▶ Alıştırma Seti:
1 > Kayıtlarda "kern" dizesini içeren bütün satırları sıralayın. Büyük ve küçük harf ayrımı önemlidir.
2 > Amsterdam gezisini anlatan metni kaldığı yerden devam ettirin.

▶ Sayfa Metni:
┌────────

Yemekten sonra sırada otelimizin arka tarafına bulunan Red Light District var. 2010 yılında geldiğimde bir caddeden ibaret olan Red Light Street, yayılıp büyüyerek Red Light District olmuş. İkimiz de daha önce gelmemize rağmen yine şaşkınlık içerisinde sokak sokak dolaştık.
Artık yorgunluk iyiden iyiden vurmaya başladı. Yarın da aynı tempoyu yaşayacağımı düşünerek çok uzatmadan otelimize geçip dinlendik.
Sabah erkenden kalkıp düştük yollara çünkü bugün saat 15:00’e kadar vaktimiz var.
Otelimizin hemen ön tarafındaki meşhur Damrak Caddesi’nde bulunan bakerylerden birinden aldığımız kruvasanlar ve Starbucks kahvelerimizle hızlıca kahvaltı yaparak yine Damrak Caddesi üzerinde bulunan ve saat 10:00’da açılan Primark’a kalabalık olmadan attık kendimizi. Direkt çocuk katına çıkarak oğullarımıza bir şeyler baktıktan sonra ikimizin de en sevdiği bölüm olan ev bölümüne geçtik. Saat erken olduğu için kasa kuyruğu filan beklemeden ödemeleri yapıp otele geçtik. Valizleri toparlayıp emanete bıraktık ve doğru Museum Plein’e….

└────────

▶ Çalışma Verileri:
┌────────

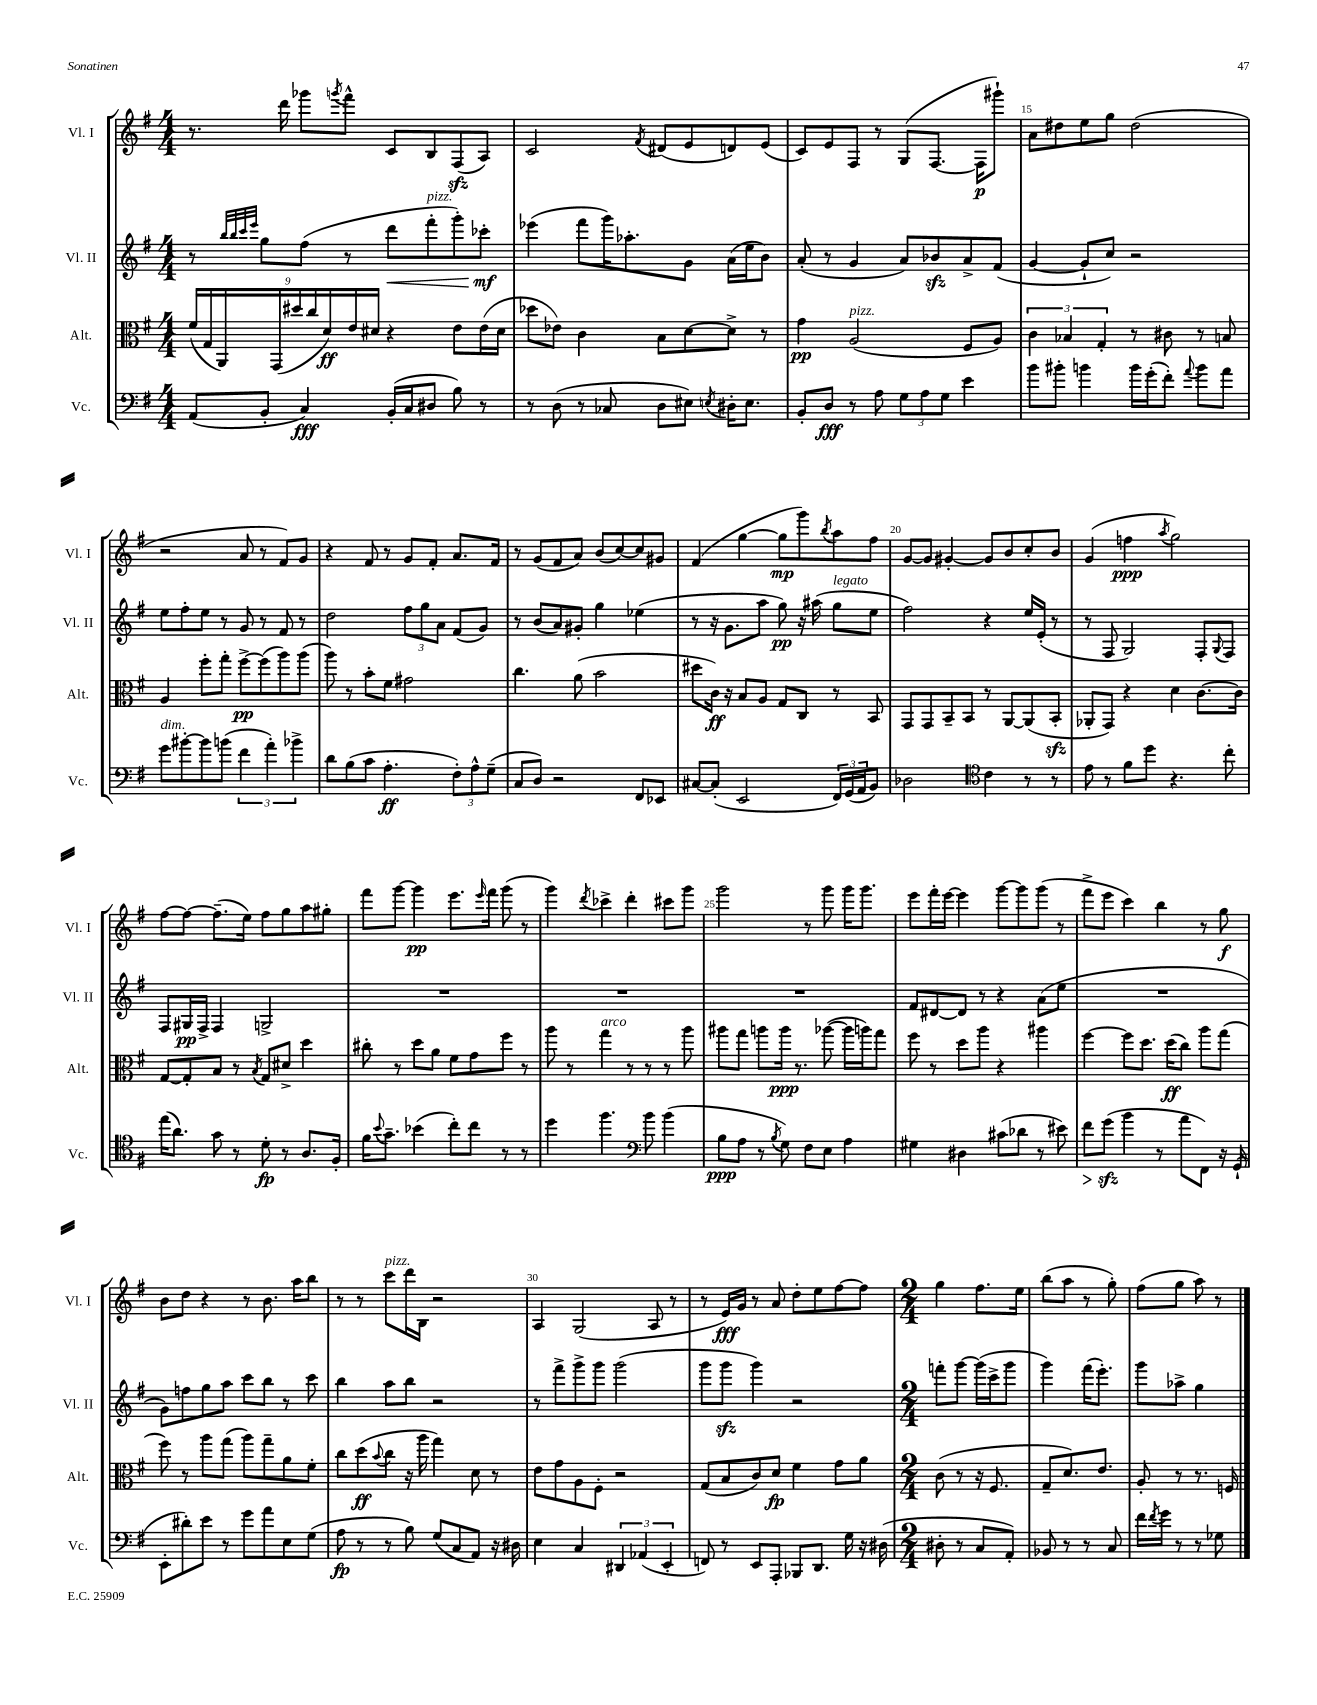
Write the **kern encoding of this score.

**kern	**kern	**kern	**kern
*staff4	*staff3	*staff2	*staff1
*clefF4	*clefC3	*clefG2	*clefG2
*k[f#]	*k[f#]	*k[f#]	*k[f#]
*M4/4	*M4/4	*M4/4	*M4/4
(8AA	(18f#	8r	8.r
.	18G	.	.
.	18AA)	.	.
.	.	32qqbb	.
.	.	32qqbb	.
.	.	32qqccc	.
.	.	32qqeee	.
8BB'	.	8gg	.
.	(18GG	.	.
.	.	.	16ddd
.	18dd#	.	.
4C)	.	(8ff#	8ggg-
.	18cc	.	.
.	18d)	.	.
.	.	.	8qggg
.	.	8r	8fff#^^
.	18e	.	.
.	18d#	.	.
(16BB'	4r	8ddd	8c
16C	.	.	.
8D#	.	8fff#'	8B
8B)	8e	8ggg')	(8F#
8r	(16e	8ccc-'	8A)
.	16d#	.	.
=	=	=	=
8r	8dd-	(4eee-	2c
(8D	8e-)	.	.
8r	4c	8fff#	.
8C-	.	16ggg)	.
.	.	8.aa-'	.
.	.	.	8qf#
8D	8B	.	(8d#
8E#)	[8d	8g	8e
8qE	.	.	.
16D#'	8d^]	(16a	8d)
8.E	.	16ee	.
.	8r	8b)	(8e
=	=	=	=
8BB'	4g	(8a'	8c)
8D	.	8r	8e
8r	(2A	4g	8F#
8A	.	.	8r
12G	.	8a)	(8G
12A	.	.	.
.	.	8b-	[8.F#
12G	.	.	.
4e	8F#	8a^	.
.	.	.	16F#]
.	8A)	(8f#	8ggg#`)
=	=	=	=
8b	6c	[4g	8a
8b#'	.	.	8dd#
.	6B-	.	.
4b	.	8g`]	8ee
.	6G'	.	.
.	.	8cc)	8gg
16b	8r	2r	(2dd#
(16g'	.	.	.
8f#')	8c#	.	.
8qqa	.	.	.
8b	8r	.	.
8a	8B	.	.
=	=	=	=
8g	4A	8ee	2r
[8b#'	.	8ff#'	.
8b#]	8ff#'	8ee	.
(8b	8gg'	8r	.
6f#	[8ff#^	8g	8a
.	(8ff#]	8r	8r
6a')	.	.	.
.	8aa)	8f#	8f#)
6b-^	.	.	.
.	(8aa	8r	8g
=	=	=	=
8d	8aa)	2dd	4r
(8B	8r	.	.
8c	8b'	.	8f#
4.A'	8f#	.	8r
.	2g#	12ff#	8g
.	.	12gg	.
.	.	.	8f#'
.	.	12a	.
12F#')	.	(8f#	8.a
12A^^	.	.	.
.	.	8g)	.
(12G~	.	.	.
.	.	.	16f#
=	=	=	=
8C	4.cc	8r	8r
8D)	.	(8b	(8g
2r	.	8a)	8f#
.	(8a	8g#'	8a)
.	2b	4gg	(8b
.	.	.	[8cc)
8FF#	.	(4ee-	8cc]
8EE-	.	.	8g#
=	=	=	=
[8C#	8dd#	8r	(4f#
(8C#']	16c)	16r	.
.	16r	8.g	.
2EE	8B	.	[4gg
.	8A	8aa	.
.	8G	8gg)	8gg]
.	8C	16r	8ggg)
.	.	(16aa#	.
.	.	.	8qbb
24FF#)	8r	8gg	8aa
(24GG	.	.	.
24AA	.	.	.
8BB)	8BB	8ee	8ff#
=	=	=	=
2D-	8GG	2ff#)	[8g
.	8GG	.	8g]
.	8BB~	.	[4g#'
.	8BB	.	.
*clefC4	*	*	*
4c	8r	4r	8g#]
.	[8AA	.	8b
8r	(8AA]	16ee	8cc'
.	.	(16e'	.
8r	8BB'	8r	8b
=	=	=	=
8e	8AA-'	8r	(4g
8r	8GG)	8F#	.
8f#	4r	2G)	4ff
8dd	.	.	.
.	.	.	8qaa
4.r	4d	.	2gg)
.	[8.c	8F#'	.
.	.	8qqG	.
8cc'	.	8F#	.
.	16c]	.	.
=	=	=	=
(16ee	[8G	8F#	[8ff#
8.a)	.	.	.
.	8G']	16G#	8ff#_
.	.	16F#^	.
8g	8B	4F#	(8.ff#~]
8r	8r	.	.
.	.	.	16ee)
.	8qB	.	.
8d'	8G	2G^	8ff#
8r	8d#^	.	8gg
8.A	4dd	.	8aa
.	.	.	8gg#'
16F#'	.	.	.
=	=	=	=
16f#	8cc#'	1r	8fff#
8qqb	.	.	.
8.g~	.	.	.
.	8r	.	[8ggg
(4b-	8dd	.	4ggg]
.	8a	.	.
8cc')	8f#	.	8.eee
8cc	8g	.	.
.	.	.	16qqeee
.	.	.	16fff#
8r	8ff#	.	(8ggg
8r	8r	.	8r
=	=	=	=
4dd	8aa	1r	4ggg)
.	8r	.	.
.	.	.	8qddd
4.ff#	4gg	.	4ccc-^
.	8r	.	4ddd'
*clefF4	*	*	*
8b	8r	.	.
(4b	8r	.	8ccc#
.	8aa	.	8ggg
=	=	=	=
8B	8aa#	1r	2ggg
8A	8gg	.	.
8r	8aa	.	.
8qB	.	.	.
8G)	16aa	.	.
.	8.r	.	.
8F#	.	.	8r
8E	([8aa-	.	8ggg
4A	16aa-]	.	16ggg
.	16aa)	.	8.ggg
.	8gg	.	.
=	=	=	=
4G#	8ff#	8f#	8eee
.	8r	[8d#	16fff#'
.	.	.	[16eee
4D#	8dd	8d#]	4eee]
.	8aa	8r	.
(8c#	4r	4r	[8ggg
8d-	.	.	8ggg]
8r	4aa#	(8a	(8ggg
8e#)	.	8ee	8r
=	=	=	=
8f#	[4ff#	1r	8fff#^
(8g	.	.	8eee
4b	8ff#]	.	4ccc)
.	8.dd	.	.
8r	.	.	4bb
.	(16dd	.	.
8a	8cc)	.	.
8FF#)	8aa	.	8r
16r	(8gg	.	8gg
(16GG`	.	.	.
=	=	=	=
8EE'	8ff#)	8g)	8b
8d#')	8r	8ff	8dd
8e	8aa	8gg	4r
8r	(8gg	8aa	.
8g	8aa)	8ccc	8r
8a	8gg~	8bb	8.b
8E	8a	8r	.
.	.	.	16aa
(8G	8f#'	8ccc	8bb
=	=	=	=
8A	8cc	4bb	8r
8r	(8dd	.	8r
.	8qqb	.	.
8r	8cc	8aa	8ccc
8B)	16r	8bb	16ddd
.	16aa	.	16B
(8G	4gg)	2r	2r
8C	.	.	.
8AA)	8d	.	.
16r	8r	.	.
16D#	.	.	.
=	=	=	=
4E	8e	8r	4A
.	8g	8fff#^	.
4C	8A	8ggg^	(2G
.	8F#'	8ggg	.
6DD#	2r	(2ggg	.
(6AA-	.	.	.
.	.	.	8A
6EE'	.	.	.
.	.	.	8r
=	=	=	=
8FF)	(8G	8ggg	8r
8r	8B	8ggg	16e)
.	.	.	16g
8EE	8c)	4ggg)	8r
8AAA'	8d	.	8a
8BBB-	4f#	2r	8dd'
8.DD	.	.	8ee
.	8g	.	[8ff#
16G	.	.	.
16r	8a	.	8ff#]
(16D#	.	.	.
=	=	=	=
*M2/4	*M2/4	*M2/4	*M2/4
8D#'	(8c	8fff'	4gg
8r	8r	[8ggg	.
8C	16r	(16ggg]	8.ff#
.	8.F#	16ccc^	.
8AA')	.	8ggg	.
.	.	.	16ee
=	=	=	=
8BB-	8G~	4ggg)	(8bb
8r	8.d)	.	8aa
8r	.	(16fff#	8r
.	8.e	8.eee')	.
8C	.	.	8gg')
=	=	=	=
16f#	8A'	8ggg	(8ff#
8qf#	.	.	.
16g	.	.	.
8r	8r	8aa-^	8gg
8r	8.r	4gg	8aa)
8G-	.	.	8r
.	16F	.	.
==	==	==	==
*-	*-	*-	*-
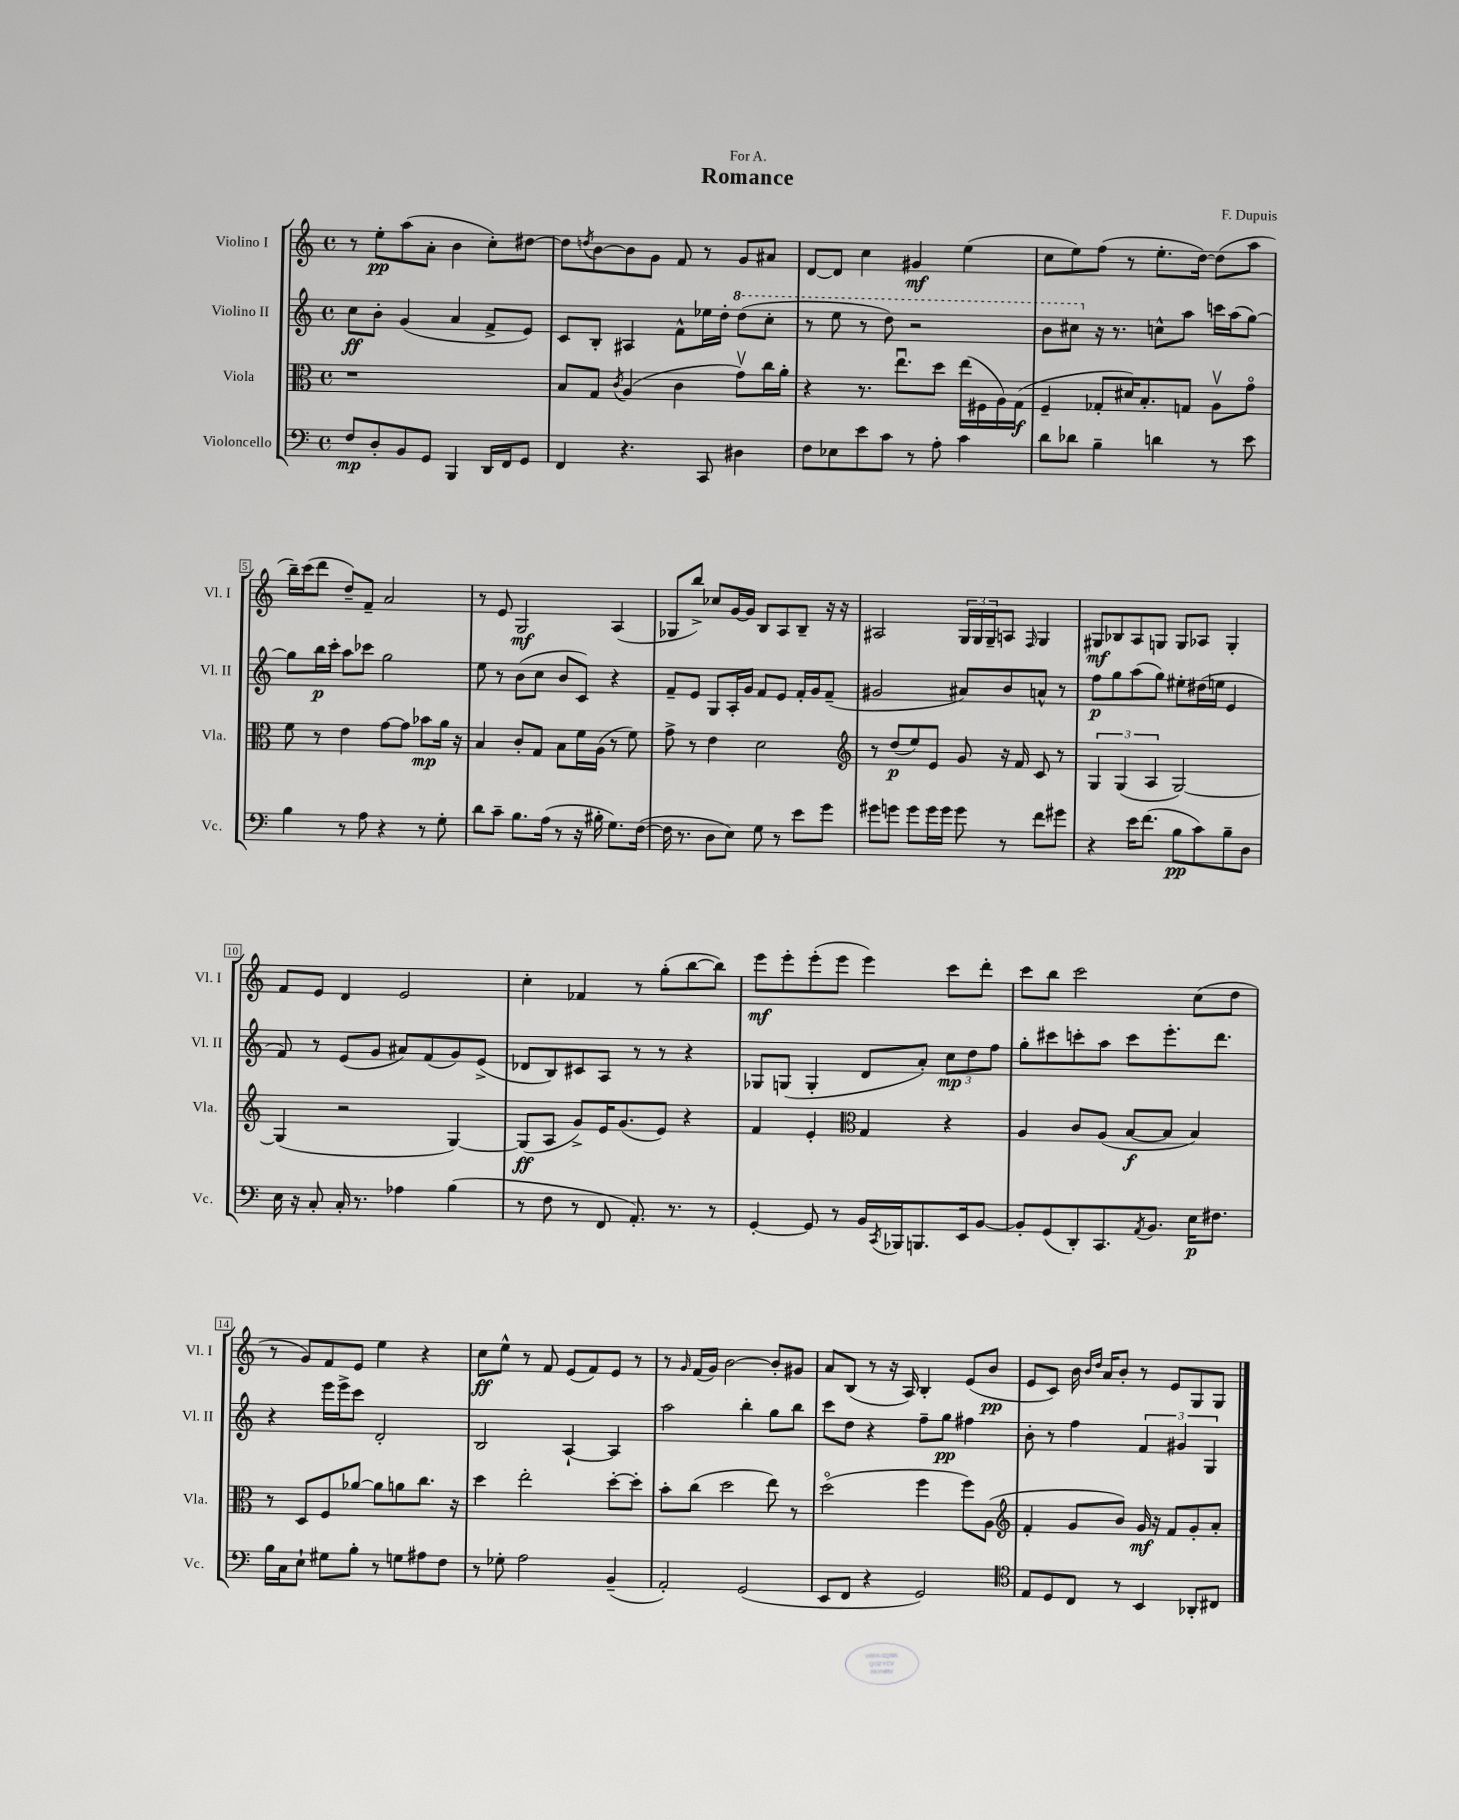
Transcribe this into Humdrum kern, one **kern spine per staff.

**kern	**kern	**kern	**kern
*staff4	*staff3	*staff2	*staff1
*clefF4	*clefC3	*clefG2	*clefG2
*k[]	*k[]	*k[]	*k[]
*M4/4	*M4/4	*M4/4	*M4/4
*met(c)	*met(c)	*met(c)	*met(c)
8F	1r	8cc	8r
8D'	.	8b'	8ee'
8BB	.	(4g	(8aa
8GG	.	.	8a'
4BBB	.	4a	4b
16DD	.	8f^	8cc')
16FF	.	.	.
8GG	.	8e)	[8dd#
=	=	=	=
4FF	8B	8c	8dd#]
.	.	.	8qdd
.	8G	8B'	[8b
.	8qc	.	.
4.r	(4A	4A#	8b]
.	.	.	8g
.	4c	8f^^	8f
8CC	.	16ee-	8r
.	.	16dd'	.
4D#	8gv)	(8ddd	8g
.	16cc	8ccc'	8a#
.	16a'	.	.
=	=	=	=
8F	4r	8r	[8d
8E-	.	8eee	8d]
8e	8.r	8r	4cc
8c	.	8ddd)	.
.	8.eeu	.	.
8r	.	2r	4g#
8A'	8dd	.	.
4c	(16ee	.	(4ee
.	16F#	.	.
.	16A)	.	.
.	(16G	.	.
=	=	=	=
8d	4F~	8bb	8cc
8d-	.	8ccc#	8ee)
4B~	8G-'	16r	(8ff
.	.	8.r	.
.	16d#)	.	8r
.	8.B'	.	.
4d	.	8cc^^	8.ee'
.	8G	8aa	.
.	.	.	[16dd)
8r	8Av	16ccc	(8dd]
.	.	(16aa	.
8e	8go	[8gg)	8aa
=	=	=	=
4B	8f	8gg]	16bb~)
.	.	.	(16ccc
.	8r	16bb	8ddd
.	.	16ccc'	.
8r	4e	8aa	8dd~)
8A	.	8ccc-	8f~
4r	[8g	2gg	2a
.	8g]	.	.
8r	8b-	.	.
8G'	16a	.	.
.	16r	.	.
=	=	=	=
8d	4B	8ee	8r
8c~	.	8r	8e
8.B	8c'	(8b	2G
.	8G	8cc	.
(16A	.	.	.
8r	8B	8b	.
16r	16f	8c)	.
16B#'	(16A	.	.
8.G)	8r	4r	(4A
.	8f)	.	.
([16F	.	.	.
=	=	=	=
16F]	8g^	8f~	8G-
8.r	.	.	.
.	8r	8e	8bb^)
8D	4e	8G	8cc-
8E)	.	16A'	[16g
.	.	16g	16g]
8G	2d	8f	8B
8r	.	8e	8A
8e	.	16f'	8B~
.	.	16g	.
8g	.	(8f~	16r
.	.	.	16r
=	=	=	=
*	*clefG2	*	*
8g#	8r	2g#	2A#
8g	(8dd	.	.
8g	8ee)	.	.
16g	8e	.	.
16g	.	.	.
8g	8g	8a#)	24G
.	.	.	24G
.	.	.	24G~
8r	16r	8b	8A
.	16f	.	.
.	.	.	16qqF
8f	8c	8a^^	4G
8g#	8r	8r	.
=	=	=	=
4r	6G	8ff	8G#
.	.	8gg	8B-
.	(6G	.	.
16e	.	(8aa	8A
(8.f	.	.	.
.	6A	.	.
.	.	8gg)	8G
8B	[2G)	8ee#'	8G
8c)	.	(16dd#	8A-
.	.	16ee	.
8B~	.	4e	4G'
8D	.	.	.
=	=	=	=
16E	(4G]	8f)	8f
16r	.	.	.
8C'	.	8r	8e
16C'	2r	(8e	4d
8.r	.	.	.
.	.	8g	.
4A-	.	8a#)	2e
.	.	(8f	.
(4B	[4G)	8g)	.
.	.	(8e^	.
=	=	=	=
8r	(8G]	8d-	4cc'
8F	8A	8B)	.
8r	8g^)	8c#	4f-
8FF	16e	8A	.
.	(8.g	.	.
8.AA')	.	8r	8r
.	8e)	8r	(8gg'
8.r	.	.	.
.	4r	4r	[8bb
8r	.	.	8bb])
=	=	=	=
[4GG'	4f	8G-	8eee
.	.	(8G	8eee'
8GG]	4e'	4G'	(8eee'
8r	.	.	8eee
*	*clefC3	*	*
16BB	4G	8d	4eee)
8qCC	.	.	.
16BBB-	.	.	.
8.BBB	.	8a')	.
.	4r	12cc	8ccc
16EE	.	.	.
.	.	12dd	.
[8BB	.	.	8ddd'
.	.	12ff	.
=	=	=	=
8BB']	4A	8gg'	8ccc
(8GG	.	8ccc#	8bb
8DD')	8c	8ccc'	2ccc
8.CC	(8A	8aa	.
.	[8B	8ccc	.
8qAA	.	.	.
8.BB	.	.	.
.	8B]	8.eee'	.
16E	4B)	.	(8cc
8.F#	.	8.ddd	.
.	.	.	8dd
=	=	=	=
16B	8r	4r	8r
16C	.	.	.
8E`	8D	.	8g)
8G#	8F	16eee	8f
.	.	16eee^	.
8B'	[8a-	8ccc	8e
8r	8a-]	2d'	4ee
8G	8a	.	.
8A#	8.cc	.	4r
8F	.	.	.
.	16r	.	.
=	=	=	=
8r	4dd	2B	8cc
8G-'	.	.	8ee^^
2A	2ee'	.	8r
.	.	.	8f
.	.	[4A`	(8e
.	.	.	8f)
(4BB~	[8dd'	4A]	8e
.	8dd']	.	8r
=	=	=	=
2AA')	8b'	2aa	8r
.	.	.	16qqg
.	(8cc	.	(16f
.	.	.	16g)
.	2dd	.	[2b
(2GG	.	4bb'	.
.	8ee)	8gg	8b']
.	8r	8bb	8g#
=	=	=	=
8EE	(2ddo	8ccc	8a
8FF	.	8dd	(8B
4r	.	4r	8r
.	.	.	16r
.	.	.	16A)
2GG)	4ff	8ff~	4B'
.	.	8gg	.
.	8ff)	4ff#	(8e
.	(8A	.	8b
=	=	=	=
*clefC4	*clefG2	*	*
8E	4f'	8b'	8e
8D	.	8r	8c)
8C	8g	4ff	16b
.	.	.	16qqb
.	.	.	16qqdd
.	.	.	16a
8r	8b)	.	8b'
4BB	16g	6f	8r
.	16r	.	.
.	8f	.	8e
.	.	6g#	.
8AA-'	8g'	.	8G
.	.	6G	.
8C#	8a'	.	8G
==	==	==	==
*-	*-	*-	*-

└────────

▶ Çözümlü Alıştırmalar:
1 >
Write the **kern encoding of this score.
**kern	**kern	**kern	**kern
Transcribe this into Humdrum kern, one **kern spine per staff.
**kern	**kern	**kern	**kern

2 >
Zamanımız çok kısıtlı olduğu için (yoksa bayılırım müze gezmeye!!!!) müzelere girmedik. Rijksmuseum’un önündeki “Iamsterdam” yazısı önünde fotoğraflarımızı çekerek Çiçek Pazarı üzerinden Spui Meydanı’na gittik.
Hava da şansımıza güneşli ve düne göre çok daha iyiydi. Pazartesi günleri saat 12:00’de açılan meşhur Van Stapele’den (http://vanstapele.com/) tanesi 1.95 Euro’ya aldığımız cookieler gerçekten çok lezzetliydi. İsterseniz 14 Euro’ya çok şık bir kutu içerisinde 6 tanede alabiliyorsunuz.
Van Stapele’nin bulunduğu dar ara sokaktan Spui Meydanı’na doğru köşeyi döner dönmez hemen sağdaki The Coffee Company’de oturduk, keyif yaptık. Aslında biz orada saatlerce oturabilirdik ama benim uçak saatim yaklaştığından yavaş yavaş Kalverstraat üzerinden otele doğru yürüdük.
Otelden valizlerimizi alıp tren istasyonuna geldiğimizde ben havalimanına Meltem de Hilversum’a giden trenlere binmek üzere ayrılırken bundan sonra arada böyle kaçamaklar yapmanın iyi olacağında ikimiz de çok nettik.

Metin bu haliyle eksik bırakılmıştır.